* [PROMPT] Each line below with the word "claims" needs to be copied.

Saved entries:
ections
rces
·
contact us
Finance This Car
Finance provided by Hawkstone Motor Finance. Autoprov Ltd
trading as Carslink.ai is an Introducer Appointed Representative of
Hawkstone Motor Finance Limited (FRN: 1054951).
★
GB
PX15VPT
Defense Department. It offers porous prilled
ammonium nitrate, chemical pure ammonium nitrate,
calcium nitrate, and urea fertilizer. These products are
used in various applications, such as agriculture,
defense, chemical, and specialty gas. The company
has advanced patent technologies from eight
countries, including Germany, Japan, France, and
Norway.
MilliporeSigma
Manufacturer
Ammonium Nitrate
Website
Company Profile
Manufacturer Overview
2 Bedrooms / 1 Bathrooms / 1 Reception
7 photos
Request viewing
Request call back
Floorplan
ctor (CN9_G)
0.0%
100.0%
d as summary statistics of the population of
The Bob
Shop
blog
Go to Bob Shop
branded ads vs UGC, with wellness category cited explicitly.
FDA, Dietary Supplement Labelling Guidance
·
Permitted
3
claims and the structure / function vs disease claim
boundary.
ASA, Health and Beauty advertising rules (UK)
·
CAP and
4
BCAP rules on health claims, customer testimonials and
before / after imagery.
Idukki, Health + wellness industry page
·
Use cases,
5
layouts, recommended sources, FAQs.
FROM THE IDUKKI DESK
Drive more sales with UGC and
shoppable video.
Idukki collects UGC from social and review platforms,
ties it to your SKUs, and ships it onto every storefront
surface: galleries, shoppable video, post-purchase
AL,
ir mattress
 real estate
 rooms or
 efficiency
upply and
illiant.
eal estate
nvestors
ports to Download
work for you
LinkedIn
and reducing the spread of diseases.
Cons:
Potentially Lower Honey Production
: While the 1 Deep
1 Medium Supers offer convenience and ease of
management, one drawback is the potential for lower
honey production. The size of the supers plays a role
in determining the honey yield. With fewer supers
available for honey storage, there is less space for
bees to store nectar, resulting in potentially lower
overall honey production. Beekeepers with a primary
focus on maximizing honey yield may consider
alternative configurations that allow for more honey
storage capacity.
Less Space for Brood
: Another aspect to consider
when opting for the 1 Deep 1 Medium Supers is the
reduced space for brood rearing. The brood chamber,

* [PROBLEM SOLUTION]
claims and the structure / function vs disease claim
BCAP rules on health claims, customer testimonials and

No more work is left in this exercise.